YOUR INSTRUCTIONS: Please retype the listing below word for word and exclude its images.

◆ ◆ ◆ ◆ ◆

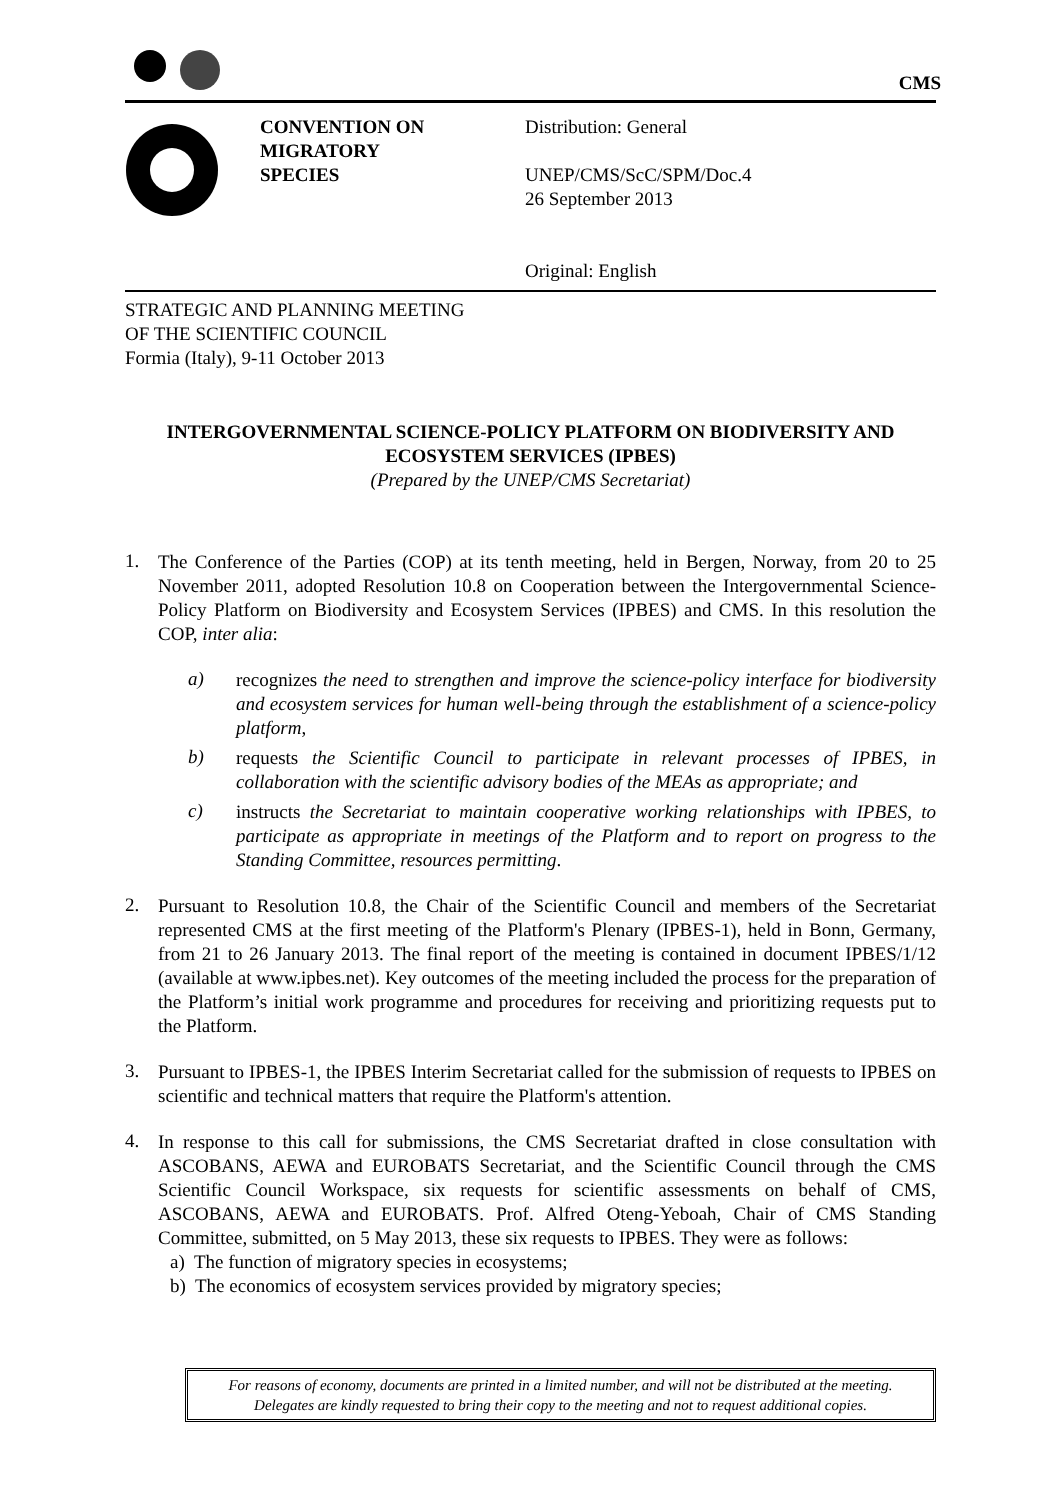CMS
CONVENTION ON
MIGRATORY
SPECIES
Distribution: General
UNEP/CMS/ScC/SPM/Doc.4
26 September 2013
Original: English
STRATEGIC AND PLANNING MEETING
OF THE SCIENTIFIC COUNCIL
Formia (Italy), 9-11 October 2013
INTERGOVERNMENTAL SCIENCE-POLICY PLATFORM ON BIODIVERSITY AND ECOSYSTEM SERVICES (IPBES)
(Prepared by the UNEP/CMS Secretariat)
1.
The Conference of the Parties (COP) at its tenth meeting, held in Bergen, Norway, from 20 to 25 November 2011, adopted Resolution 10.8 on Cooperation between the Intergovernmental Science-Policy Platform on Biodiversity and Ecosystem Services (IPBES) and CMS. In this resolution the COP, inter alia:
a)
recognizes the need to strengthen and improve the science-policy interface for biodiversity and ecosystem services for human well-being through the establishment of a science-policy platform,
b)
requests the Scientific Council to participate in relevant processes of IPBES, in collaboration with the scientific advisory bodies of the MEAs as appropriate; and
c)
instructs the Secretariat to maintain cooperative working relationships with IPBES, to participate as appropriate in meetings of the Platform and to report on progress to the Standing Committee, resources permitting.
2.
Pursuant to Resolution 10.8, the Chair of the Scientific Council and members of the Secretariat represented CMS at the first meeting of the Platform's Plenary (IPBES-1), held in Bonn, Germany, from 21 to 26 January 2013. The final report of the meeting is contained in document IPBES/1/12 (available at www.ipbes.net). Key outcomes of the meeting included the process for the preparation of the Platform’s initial work programme and procedures for receiving and prioritizing requests put to the Platform.
3.
Pursuant to IPBES-1, the IPBES Interim Secretariat called for the submission of requests to IPBES on scientific and technical matters that require the Platform's attention.
4.
In response to this call for submissions, the CMS Secretariat drafted in close consultation with ASCOBANS, AEWA and EUROBATS Secretariat, and the Scientific Council through the CMS Scientific Council Workspace, six requests for scientific assessments on behalf of CMS, ASCOBANS, AEWA and EUROBATS. Prof. Alfred Oteng-Yeboah, Chair of CMS Standing Committee, submitted, on 5 May 2013, these six requests to IPBES. They were as follows:
a) The function of migratory species in ecosystems;
b) The economics of ecosystem services provided by migratory species;
For reasons of economy, documents are printed in a limited number, and will not be distributed at the meeting.
Delegates are kindly requested to bring their copy to the meeting and not to request additional copies.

◆ ◆ ◆ ◆ ◆

WRITTEN RESPONSE:
CMS
CONVENTION ON
MIGRATORY
SPECIES
Distribution: General
UNEP/CMS/ScC/SPM/Doc.4
26 September 2013
Original: English
STRATEGIC AND PLANNING MEETING
OF THE SCIENTIFIC COUNCIL
Formia (Italy), 9-11 October 2013
INTERGOVERNMENTAL SCIENCE-POLICY PLATFORM ON BIODIVERSITY AND ECOSYSTEM SERVICES (IPBES)
(Prepared by the UNEP/CMS Secretariat)
1.
The Conference of the Parties (COP) at its tenth meeting, held in Bergen, Norway, from 20 to 25 November 2011, adopted Resolution 10.8 on Cooperation between the Intergovernmental Science-Policy Platform on Biodiversity and Ecosystem Services (IPBES) and CMS. In this resolution the COP, inter alia:
a)
recognizes the need to strengthen and improve the science-policy interface for biodiversity and ecosystem services for human well-being through the establishment of a science-policy platform,
b)
requests the Scientific Council to participate in relevant processes of IPBES, in collaboration with the scientific advisory bodies of the MEAs as appropriate; and
c)
instructs the Secretariat to maintain cooperative working relationships with IPBES, to participate as appropriate in meetings of the Platform and to report on progress to the Standing Committee, resources permitting.
2.
Pursuant to Resolution 10.8, the Chair of the Scientific Council and members of the Secretariat represented CMS at the first meeting of the Platform's Plenary (IPBES-1), held in Bonn, Germany, from 21 to 26 January 2013. The final report of the meeting is contained in document IPBES/1/12 (available at www.ipbes.net). Key outcomes of the meeting included the process for the preparation of the Platform’s initial work programme and procedures for receiving and prioritizing requests put to the Platform.
3.
Pursuant to IPBES-1, the IPBES Interim Secretariat called for the submission of requests to IPBES on scientific and technical matters that require the Platform's attention.
4.
In response to this call for submissions, the CMS Secretariat drafted in close consultation with ASCOBANS, AEWA and EUROBATS Secretariat, and the Scientific Council through the CMS Scientific Council Workspace, six requests for scientific assessments on behalf of CMS, ASCOBANS, AEWA and EUROBATS. Prof. Alfred Oteng-Yeboah, Chair of CMS Standing Committee, submitted, on 5 May 2013, these six requests to IPBES. They were as follows:
a) The function of migratory species in ecosystems;
b) The economics of ecosystem services provided by migratory species;
For reasons of economy, documents are printed in a limited number, and will not be distributed at the meeting.
Delegates are kindly requested to bring their copy to the meeting and not to request additional copies.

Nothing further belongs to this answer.